___ PROVIDED ENTRIES
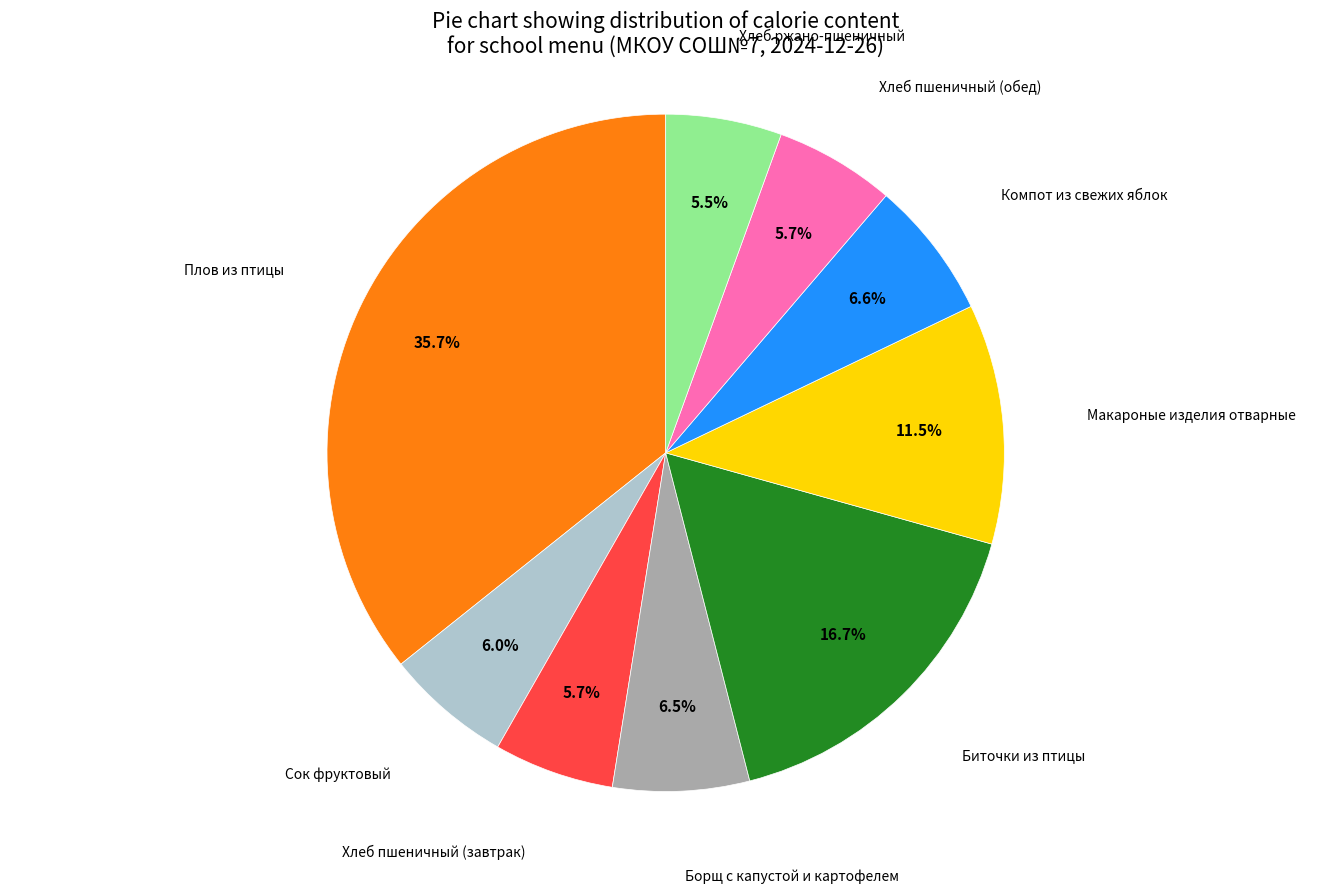

How many segments does this pie chart have?

9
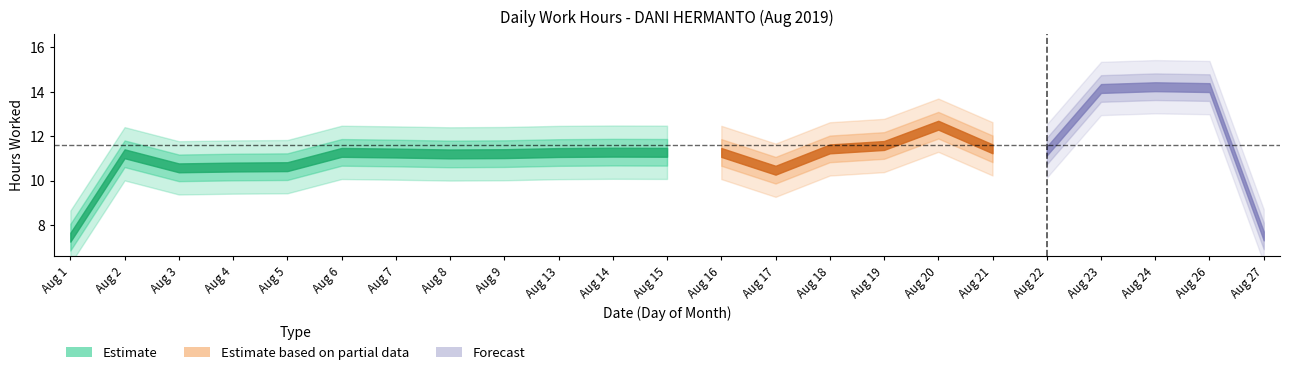

How many points are lower than both their immediate neighbors (excluding endpoints)?

6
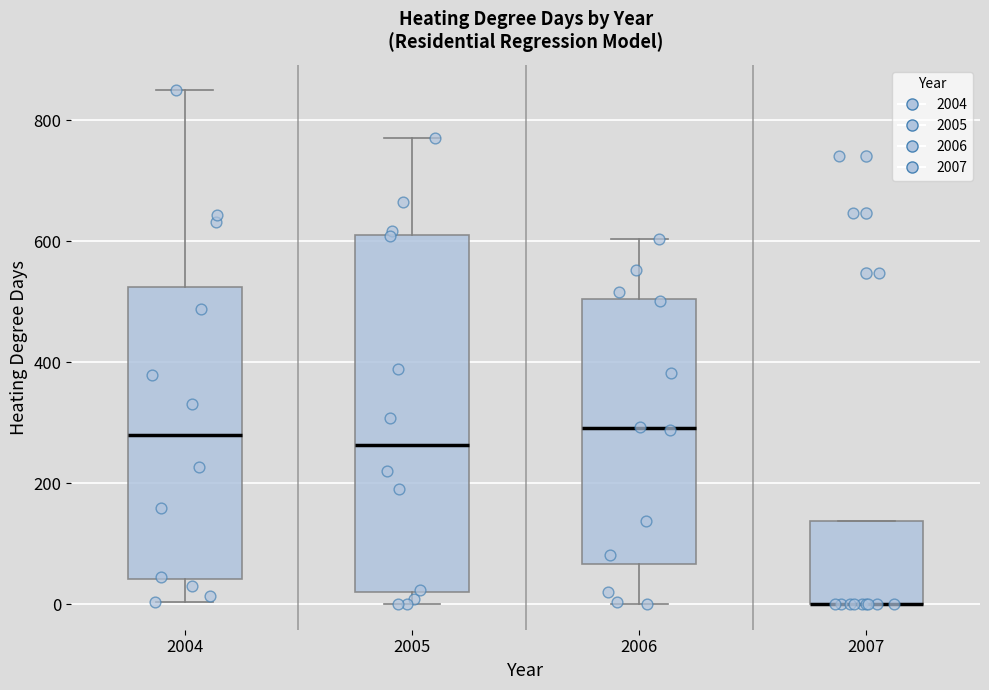

Which box is the tallest, from its lower edge to its upper edge?

2005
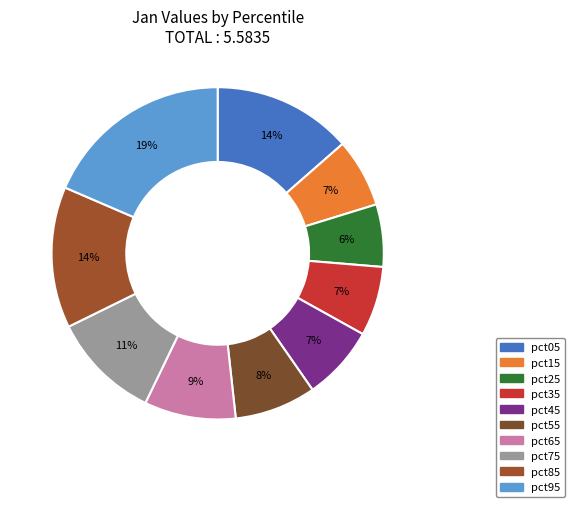

The pct55 slice represents 1% of the pie. True or false?

False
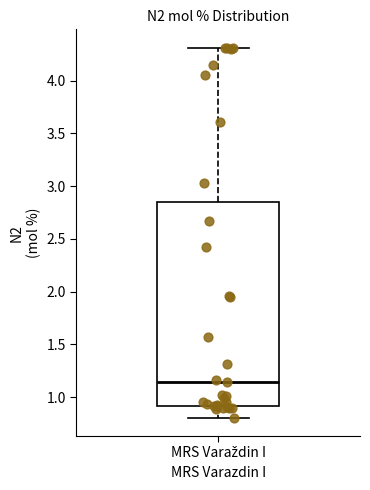

Read this box plot against the y-axis: the position of the median line, the range covered by the box, and the ends of both whiskers. The values are not printed on the chart, so give them approximately, as read against the axis.

median 1.15, box 0.90 to 2.85, whiskers 0.80 to 4.30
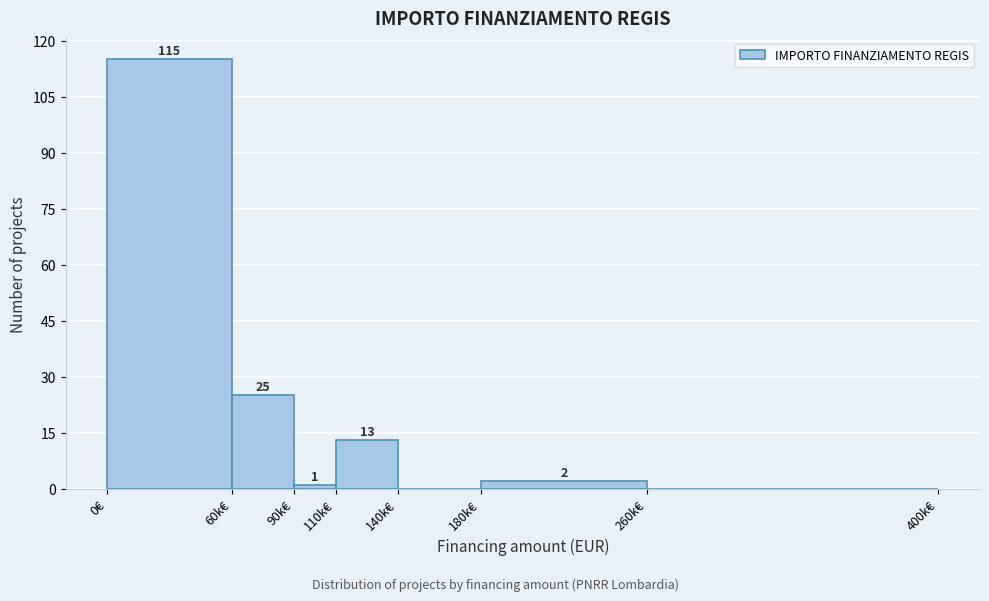

Reading left to right, list all the values displayed in this chart.

0€=115	60k€=25	90k€=1	110k€=13	140k€=0	180k€=2	260k€=0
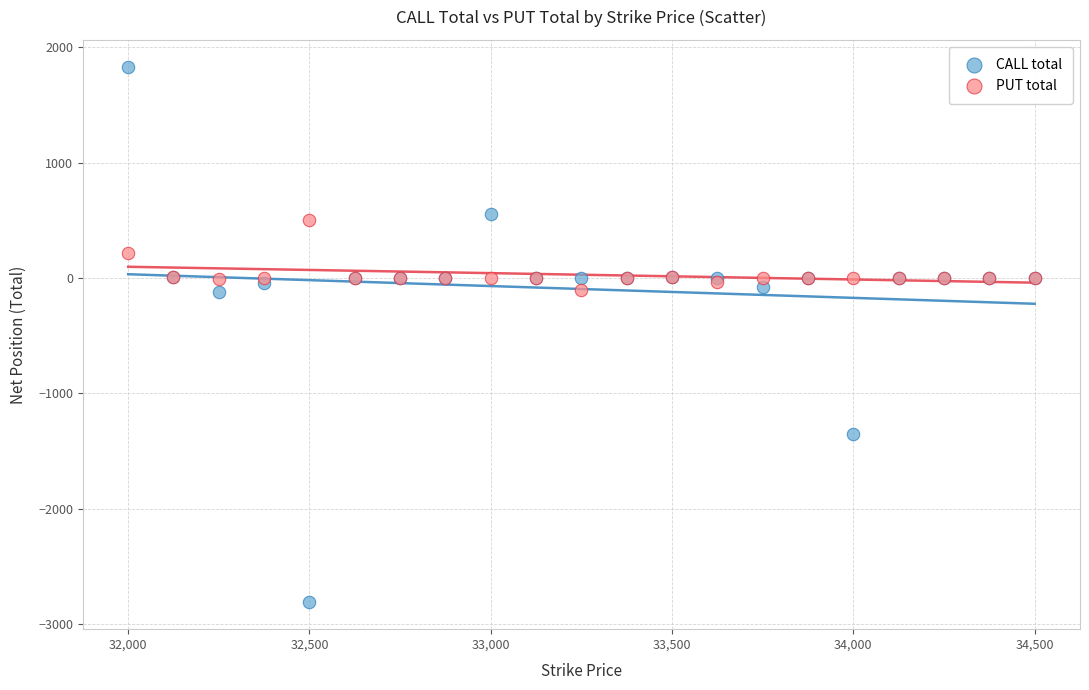

Which series contains the highest Y value?

CALL total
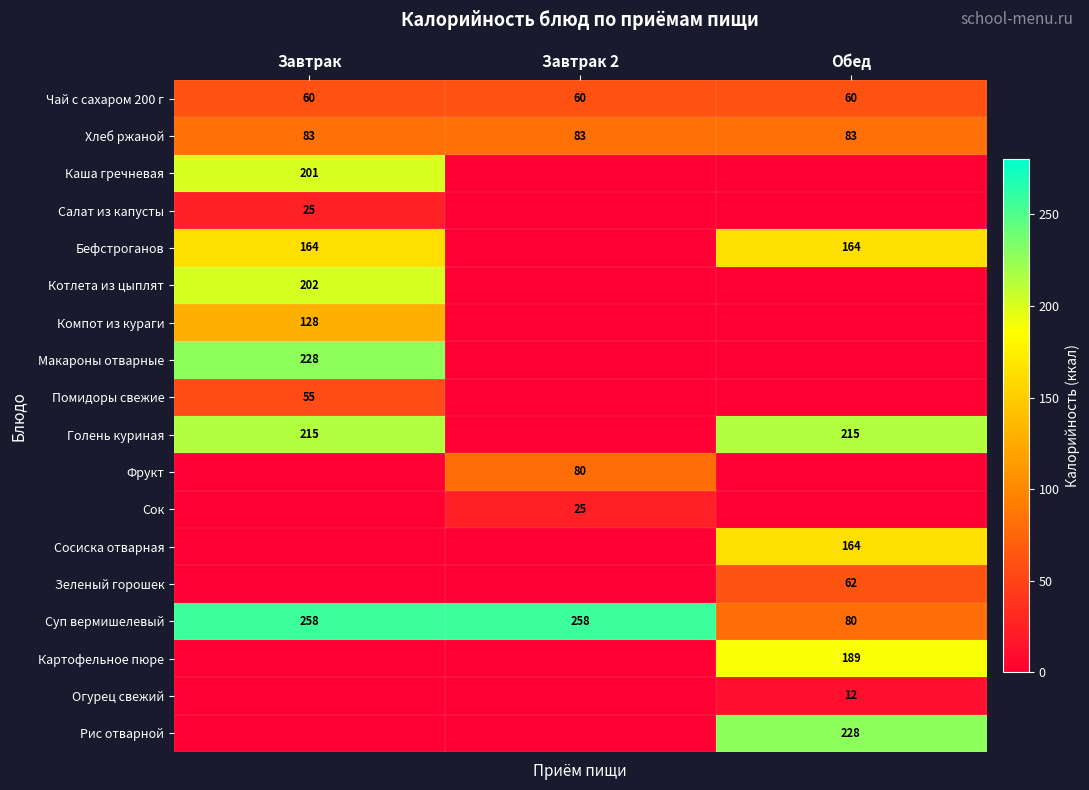

Is it true that Чай с сахаром 200 г equals 102 at Завтрак?

False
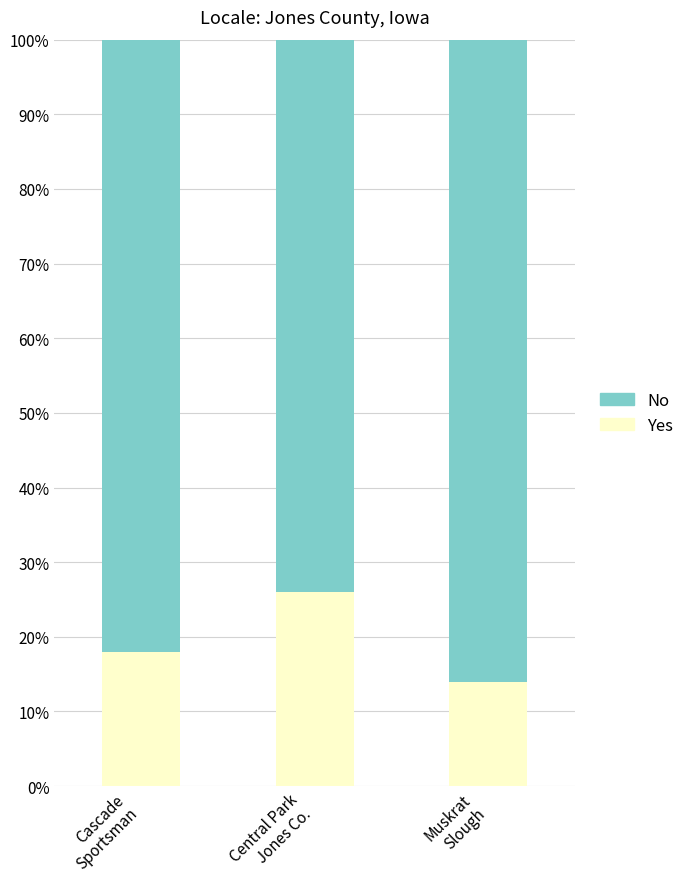

What is the difference between the maximum and minimum values in the Yes series?

12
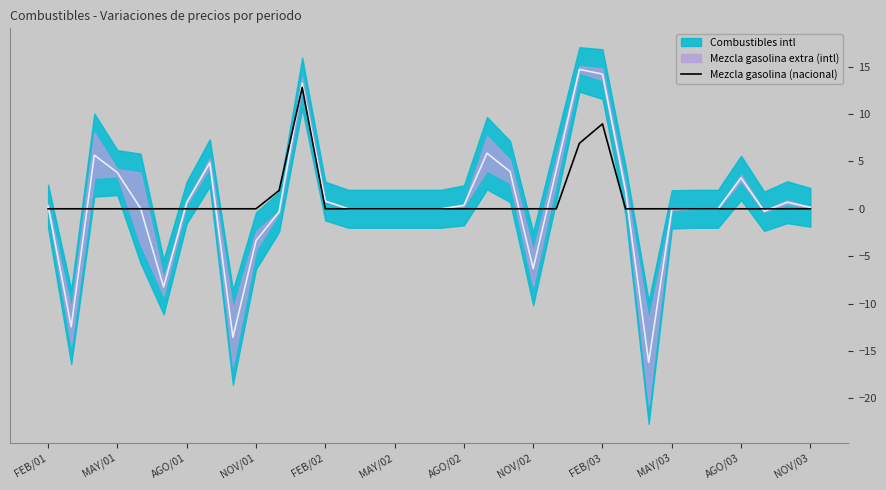

True or false: Mezcla gasolina (nacional) has a value of -4.6 at FEB/01.

False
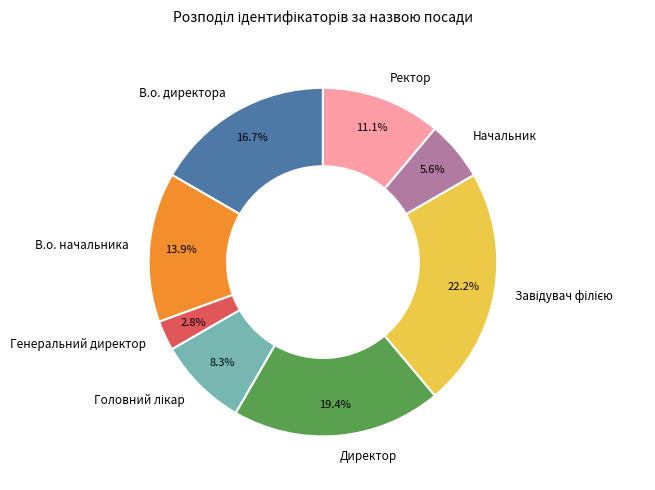

Does В.о. начальника account for over 50% of the chart?

No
______
Reproduce the rows exactly, starting with the line that contains "True or false: Mezcla" and continuing through the last row, with both ends included. Leave the pictures out of your answer.

True or false: Mezcla gasolina (nacional) has a value of -4.6 at FEB/01.

False

Does В.о. начальника account for over 50% of the chart?

No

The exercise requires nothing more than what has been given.